At approximately 9:55 pm, a fire broke out on the external walls of a hazardous waste incinerator rotary furnace. The furnace’s automatic shutoff function with smoke extraction was triggered. Upon seeing the flames, the team on shift triggered the internal emergency plan, called external emergency services, and began putting out the fire with extinguishers. Overall, staff used four 50kg powder extinguishers and nine 9kg powder extinguishers. When firefighters arrived at 22.15, the fire had been put out. Damage was visible on the western side of the burner line, particularly affecting electrotechnical equipment and related electrical cables set up near the furnace. The zone was taped off to prevent access. The access to the facilities was possible from the morning, 2 days after. 20 employees were technically unemployed. Deliveries were suspended and the flows of the waste were diverted to authorised facilities. Securing the furnace had the following consequences:

  • shutdown of the after-burner which led to the non thermal treatment of the combustion gases from the rotary furnace;
  • opening of the after-burner “cowl” for 1h10. During this period, the combustion gases from the furnace were not treated (by-passing of the smoke treatment system);
  • shutdown of the venting in the rotary furnace, which may have favoured incomplete combustion.

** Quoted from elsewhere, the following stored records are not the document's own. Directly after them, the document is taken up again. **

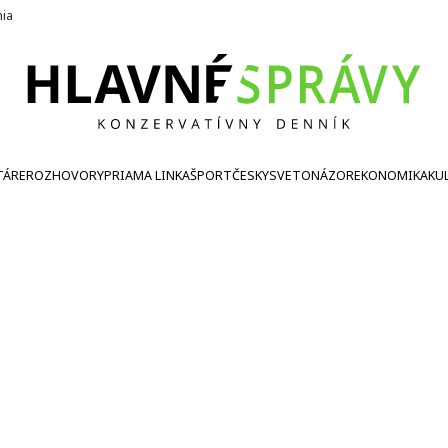
nia
TÁRE
ROZHOVORY
PRIAMA LINKA
ŠPORT
ČESKY
SVETONÁZOR
EKONOMIKA
KU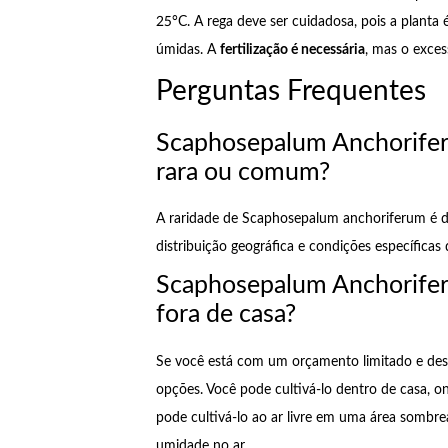
25°C. A rega deve ser cuidadosa, pois a planta 
úmidas. A
fertilização é necessária
, mas o exces
Perguntas Frequentes
Scaphosepalum Anchorifer
rara ou comum?
A raridade de Scaphosepalum anchoriferum é de
distribuição geográfica e condições específic
Scaphosepalum Anchorifer
fora de casa?
Se você está com um orçamento limitado e des
opções. Você pode cultivá-lo dentro de casa, on
pode cultivá-lo ao ar livre em uma área sombre
umidade no ar.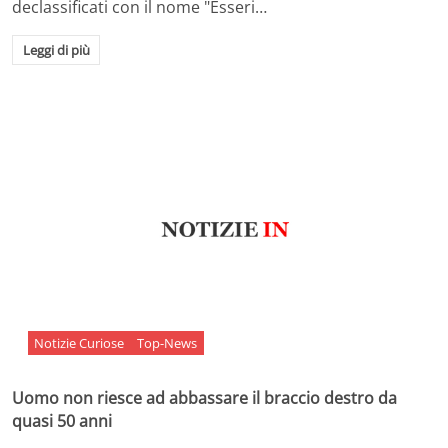
declassificati con il nome "Esseri…
Leggi di più
Notizie Curiose
Top-News
Uomo non riesce ad abbassare il braccio destro da
quasi 50 anni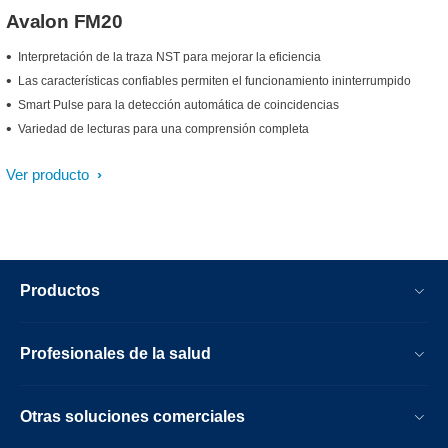
Avalon FM20
Interpretación de la traza NST para mejorar la eficiencia
Las características confiables permiten el funcionamiento ininterrumpido
Smart Pulse para la detección automática de coincidencias
Variedad de lecturas para una comprensión completa
Ver producto
Productos
Profesionales de la salud
Otras soluciones comerciales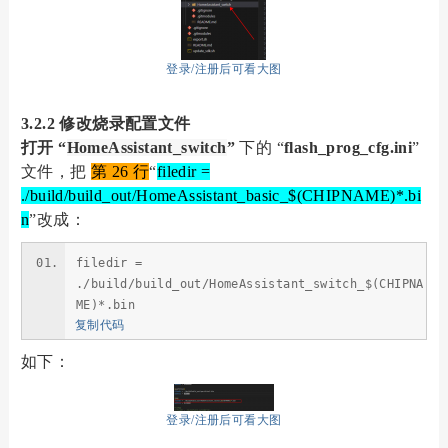
登录/注册后可看大图
3.2.2 修改烧录配置文件
打开 “
HomeAssistant_switch
”
下的 “
flash_prog_cfg.ini
”
文件，把
第 26 行
“
filedir =
./build/build_out/HomeAssistant_basic_$(CHIPNAME)*.bi
n
”改成：
filedir =
./build/build_out/HomeAssistant_switch_$(CHIPNA
ME)*.bin
复制代码
如下：
登录/注册后可看大图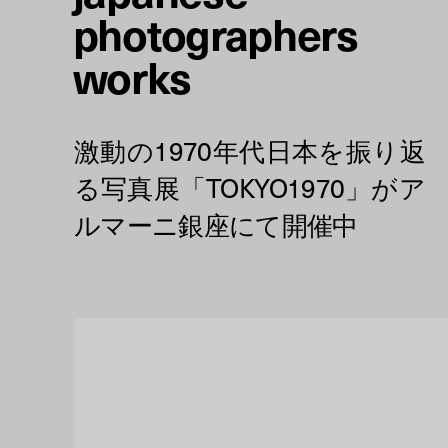
photographers
works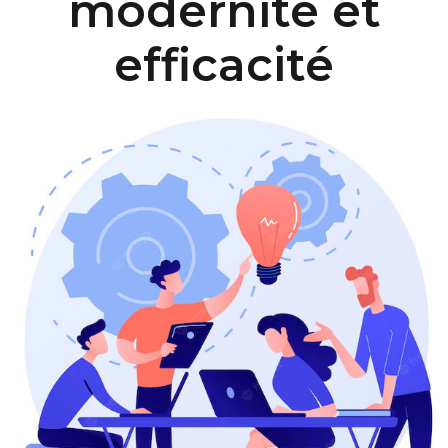
modernité et
efficacité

13 days later, a specific soil sampling campaign on the outskirts of the site was carried out, demonstrating that this event had not had any off-site impact. The facility started back up 17 days after the event following repair work. The total cost of the incident (building work and operating losses) was €0.9m.

The fire might have appeared due to fuel oil splashing on the hot walls of the after-burner section of the furnace, causing self-ignition. A few minutes before the fire, the team on shift had turned on the fuel oil burner following a temperature decrease in the furnace to meet regulatory requirements in terms of combustion temperature. As the hose was destroyed by the fire, the operator was not able to determine the cause of the splash precisely. Several hypotheses are possible: hose disconnected, leaky seal, or leaky fuel oil hose. The fire was brought under control quickly as operators had been trained to use firefighting media quickly and effectively.

Following the event, the operator:

  • updated its internal emergency plan, particularly the terms and conditions of reporting to local authorities;
  • made technical modifications to its facility;
  • shared feedback from this event with its other group sites.